- [Task brief]
All lines holding the word "shown" are to be copied from the records beneath.

- [Records provided]
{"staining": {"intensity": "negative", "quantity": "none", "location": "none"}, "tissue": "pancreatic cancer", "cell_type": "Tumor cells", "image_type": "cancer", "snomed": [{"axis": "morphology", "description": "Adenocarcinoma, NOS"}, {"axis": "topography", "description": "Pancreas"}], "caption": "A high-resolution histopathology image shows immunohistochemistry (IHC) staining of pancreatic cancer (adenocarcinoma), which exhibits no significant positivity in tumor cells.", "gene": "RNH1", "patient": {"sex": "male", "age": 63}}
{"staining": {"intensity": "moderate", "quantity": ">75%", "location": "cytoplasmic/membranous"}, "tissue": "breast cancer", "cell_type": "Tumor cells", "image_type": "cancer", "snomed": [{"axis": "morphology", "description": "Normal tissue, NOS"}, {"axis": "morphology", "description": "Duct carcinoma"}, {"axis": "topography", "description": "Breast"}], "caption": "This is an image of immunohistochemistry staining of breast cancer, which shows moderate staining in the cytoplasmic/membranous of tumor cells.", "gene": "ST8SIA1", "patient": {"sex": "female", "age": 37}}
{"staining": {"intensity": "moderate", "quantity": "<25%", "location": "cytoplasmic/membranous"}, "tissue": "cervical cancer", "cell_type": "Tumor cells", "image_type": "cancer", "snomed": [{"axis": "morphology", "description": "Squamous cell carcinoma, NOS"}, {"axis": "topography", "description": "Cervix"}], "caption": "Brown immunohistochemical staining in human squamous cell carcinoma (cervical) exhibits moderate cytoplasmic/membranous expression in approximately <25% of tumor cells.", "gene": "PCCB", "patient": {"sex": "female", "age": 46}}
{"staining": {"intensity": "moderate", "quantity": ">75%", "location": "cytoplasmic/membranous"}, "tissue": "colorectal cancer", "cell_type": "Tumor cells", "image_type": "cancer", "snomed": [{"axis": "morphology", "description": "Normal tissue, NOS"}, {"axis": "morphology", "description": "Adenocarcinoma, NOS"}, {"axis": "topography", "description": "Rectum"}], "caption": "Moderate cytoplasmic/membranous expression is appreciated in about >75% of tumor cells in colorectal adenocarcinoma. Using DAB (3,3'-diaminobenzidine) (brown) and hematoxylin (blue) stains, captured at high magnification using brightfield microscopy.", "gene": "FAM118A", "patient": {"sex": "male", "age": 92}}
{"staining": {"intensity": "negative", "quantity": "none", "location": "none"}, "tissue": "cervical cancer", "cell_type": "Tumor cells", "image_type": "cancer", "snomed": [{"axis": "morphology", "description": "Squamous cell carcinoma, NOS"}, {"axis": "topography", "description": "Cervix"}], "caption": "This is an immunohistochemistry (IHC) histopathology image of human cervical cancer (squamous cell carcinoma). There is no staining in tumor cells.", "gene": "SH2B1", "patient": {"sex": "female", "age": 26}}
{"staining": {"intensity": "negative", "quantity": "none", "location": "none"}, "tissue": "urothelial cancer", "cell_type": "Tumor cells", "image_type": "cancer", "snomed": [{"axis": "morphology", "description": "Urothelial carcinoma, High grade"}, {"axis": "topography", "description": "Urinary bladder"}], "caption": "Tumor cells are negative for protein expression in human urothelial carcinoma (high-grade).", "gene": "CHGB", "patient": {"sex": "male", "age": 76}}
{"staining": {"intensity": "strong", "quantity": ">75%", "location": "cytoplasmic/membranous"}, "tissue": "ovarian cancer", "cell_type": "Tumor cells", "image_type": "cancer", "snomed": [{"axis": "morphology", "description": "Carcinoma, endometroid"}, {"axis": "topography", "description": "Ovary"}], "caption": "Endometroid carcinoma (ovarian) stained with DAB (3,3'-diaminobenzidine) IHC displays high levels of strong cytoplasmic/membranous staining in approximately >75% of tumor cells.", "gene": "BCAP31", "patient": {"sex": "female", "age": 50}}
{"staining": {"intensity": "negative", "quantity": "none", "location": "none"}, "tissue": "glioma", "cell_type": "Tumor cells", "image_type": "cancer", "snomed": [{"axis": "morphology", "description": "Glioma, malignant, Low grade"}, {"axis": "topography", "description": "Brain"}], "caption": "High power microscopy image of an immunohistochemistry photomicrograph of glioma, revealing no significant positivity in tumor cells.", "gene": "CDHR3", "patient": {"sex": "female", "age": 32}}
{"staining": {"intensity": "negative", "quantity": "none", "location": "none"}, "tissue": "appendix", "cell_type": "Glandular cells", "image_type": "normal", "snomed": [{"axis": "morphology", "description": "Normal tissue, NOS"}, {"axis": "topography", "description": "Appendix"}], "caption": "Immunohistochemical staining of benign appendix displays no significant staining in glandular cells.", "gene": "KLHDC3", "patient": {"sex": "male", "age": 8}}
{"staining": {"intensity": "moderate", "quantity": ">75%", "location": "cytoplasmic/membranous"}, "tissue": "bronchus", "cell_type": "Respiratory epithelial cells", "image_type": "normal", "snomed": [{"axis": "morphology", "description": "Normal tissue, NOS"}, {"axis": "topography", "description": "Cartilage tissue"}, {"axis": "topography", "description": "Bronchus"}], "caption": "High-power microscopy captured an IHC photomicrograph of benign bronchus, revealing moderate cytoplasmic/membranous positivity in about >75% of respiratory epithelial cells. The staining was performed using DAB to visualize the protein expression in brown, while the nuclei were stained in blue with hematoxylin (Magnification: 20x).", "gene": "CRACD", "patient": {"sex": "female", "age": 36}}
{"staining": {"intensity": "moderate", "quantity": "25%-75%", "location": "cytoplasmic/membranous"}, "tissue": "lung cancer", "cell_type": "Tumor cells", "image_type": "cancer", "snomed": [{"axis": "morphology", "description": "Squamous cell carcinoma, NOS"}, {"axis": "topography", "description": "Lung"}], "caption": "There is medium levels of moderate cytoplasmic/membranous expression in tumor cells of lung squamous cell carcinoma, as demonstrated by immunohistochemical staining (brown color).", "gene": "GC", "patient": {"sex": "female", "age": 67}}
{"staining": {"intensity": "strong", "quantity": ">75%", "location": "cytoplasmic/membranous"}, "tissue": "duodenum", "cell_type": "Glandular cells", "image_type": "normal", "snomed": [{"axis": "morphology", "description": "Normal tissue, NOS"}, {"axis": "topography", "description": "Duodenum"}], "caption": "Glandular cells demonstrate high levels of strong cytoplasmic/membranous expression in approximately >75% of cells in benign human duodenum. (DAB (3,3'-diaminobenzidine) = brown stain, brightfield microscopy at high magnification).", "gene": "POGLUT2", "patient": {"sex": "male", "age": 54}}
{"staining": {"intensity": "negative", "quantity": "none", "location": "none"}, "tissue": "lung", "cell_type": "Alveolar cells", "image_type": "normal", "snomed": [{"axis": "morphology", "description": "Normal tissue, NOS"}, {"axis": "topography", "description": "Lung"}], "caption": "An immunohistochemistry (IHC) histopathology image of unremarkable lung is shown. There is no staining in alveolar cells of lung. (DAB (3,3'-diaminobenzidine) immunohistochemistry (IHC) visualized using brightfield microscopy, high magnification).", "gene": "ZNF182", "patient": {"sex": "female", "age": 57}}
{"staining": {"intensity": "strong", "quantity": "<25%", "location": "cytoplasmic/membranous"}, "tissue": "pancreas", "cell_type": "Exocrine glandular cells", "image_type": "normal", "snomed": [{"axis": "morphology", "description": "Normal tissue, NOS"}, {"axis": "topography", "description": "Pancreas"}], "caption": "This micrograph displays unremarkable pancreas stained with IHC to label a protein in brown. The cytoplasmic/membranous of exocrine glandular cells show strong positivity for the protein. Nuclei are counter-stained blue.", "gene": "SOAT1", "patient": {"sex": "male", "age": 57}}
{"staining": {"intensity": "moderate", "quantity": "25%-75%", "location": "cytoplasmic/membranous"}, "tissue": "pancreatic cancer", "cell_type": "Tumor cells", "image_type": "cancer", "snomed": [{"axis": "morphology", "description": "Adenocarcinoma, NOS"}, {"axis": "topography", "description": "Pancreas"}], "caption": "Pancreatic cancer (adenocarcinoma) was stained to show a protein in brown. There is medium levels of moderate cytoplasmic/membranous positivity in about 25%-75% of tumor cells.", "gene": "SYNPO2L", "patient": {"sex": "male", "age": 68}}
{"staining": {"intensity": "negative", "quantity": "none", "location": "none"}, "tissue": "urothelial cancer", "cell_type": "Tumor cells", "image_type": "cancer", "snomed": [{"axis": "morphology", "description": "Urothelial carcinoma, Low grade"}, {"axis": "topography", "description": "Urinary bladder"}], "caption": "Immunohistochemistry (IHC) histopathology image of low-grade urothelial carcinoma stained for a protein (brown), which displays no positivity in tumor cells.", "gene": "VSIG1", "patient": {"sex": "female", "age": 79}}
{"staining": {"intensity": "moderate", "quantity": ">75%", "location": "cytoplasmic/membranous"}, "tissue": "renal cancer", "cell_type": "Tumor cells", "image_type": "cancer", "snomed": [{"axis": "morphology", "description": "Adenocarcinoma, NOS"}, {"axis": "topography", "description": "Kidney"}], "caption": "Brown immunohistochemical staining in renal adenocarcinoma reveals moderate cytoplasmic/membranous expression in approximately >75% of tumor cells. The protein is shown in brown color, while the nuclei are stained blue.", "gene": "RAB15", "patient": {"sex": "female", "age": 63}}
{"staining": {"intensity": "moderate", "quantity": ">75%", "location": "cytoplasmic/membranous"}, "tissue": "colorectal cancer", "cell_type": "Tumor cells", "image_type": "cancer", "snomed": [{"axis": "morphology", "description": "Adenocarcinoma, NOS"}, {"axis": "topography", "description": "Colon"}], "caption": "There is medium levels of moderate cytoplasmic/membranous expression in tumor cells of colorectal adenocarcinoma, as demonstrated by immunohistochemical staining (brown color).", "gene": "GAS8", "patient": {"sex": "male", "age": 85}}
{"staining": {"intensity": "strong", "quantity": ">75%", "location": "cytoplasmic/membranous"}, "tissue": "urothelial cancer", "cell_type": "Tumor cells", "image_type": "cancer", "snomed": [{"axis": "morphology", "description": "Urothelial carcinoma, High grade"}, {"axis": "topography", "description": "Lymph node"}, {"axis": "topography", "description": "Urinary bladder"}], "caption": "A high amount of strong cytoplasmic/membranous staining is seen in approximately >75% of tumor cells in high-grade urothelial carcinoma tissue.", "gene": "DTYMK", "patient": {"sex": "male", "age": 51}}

- [Result of this task]
{"staining": {"intensity": "negative", "quantity": "none", "location": "none"}, "tissue": "lung", "cell_type": "Alveolar cells", "image_type": "normal", "snomed": [{"axis": "morphology", "description": "Normal tissue, NOS"}, {"axis": "topography", "description": "Lung"}], "caption": "An immunohistochemistry (IHC) histopathology image of unremarkable lung is shown. There is no staining in alveolar cells of lung. (DAB (3,3'-diaminobenzidine) immunohistochemistry (IHC) visualized using brightfield microscopy, high magnification).", "gene": "ZNF182", "patient": {"sex": "female", "age": 57}}
{"staining": {"intensity": "moderate", "quantity": ">75%", "location": "cytoplasmic/membranous"}, "tissue": "renal cancer", "cell_type": "Tumor cells", "image_type": "cancer", "snomed": [{"axis": "morphology", "description": "Adenocarcinoma, NOS"}, {"axis": "topography", "description": "Kidney"}], "caption": "Brown immunohistochemical staining in renal adenocarcinoma reveals moderate cytoplasmic/membranous expression in approximately >75% of tumor cells. The protein is shown in brown color, while the nuclei are stained blue.", "gene": "RAB15", "patient": {"sex": "female", "age": 63}}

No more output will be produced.